Кот, судя по важному и независимому виду, был со мной согласен во всём. Дунька громко шмыгнула носом. Я понял, что тянуть не стоит и громко сказал коту:
–Ты тут за порядком следи, понял, шерстяной? На тебя вся надежда!
Кот потёрся об мою ногу и сел у кухонной двери.
Наконец мы таки пошли. Никита моих ожиданий не обманул, и в школу пришли сначала я, любимый, а минут через двадцать и ребятишки. Но всё равно, мы явились чуть ли не раньше всех.
В зале стояла огромная ёлка, было темно и торжественно. Я включил свет, проверил как открываются окна и двери ( мало ли чего, а вдруг?).
–О, Раймон,– я оглянулся– трудовик, -а я сегодня дедушкой Морозом буду,– хихикнул он.
–А я дежурю,– я пожал ему руку.
Вошёл Димка, поздоровался.
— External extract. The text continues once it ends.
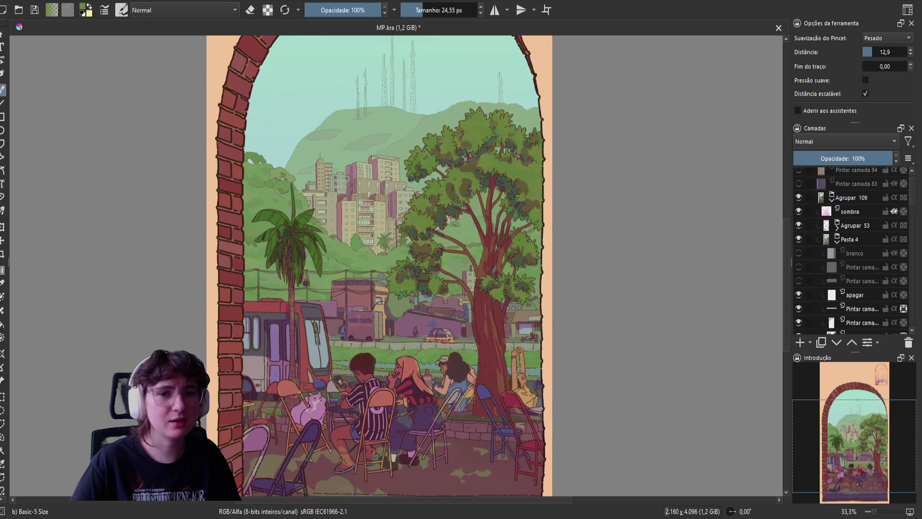
left_click(798, 211)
Трудовик отправился переодеваться, я походил по залу, зашёл в кабинку звукооператора, там уже сидели старшеклассники.
–Проблем нет?– поинтересовался я. Меня горячо заверили, что проблем не будет и беспокоиться абсолютно не о чем. Время ещё было, и я решил наведаться в свой кабинет.
В школьном коридоре было тихо и темно. Снизу раздавались весёлые голоса – дети собирались.
Я дошёл до двери и, подсвечивая телефоном, вставил ключ в замочную скважину.
–Стой,– меня кто-то схватил за руку. Блина…я чуть инфаркт не заработал!
–Кто здесь?– у меня аж горло перехватило, и говорил я шёпотом.
–Не узнал?– тоже шёпотом. Мать моя женщина, да это же девок моих мамашка. И чего ей тут надо?
–Чего вам тётенька?– поинтересовался я.
–Поговорить,– она вздохнула,– не бойся, открывай уже.
Я отпер дверь и зажёг в кабинете свет. Старшая кикимора вошла, огляделась и присела на стул, за первую парту. Я как всегда, пристроился на краю своего стола и изобразил внимание.
–Я не по твою душу, – она устало ссутулилась, уронив руки между колен,– муж мой, дурак…
–Верю,– согласился я.
–Не перебивай,– она посмотрела на меня снизу вверх,– муж мой дурак , конечно, но хитрый и пронырливый. Потому и пост свой занимает. Но ему всё мало, он где-то услыхал про эту школу, что тут есть ворота, а за ними– бери, что душа пожелает,– она усмехнулась.
–Ну, дурак и есть, был я за теми воротами,– я поёжился,– ничего там хорошего нет.
–Я ему говорю, а он упёрся.– Кикимора помотала головой,– и племянница его тут ещё…– она провела рукой в воздухе, и на секунду передо мной возник образ новой англичанки,– она его, дурака старого уговорила. Сама нахваталась по верхам, а он слушает. Она умеет ему бальзам на душу лить. На меня огрызаться стал, мол, я ничего не понимаю…
–А он что, не знает что вы…
–Нет,– она невесело рассмеялась.– говорю же– дурак! Думает, я лесника дочь, из глухой деревни. Но раньше я с ним легко справлялась, а эта дрянь …– интонация была такая, что мне англичанку даже малость жалко стало. Взрослая кикимора это вам не шутки, прихлопнет и не заметит. А потом скажет, что так и было.
–Ну, и зачем вам такой дурак сдался?– поинтересовался я светским тоном,– пусть идёт туда, куда ему и дорога!
–Это мой дурак!– скрипнула зубами кикимора ,– понял , ты, мой! И я его не отдам!
Оп-па… а дамочка-то, судя по всему, своего мужа любит до сих пор…вон как вцепилась!
–А дети?– осторожненько спросил я,– их я вам уже не отдам. Не смогу просто, сами понимаете.
–Да плевать,– она выпрямилась,– я не человек, у меня материнского инстинкта нет. У нас это бывает. Я их родила, чтоб мужа привязать, а потом зачем они мне нужны были? Живы, и ладно. И не смотри на меня так, моя мать такая же была. Меня отцу скинула, и больше её никто не видал, усвистала.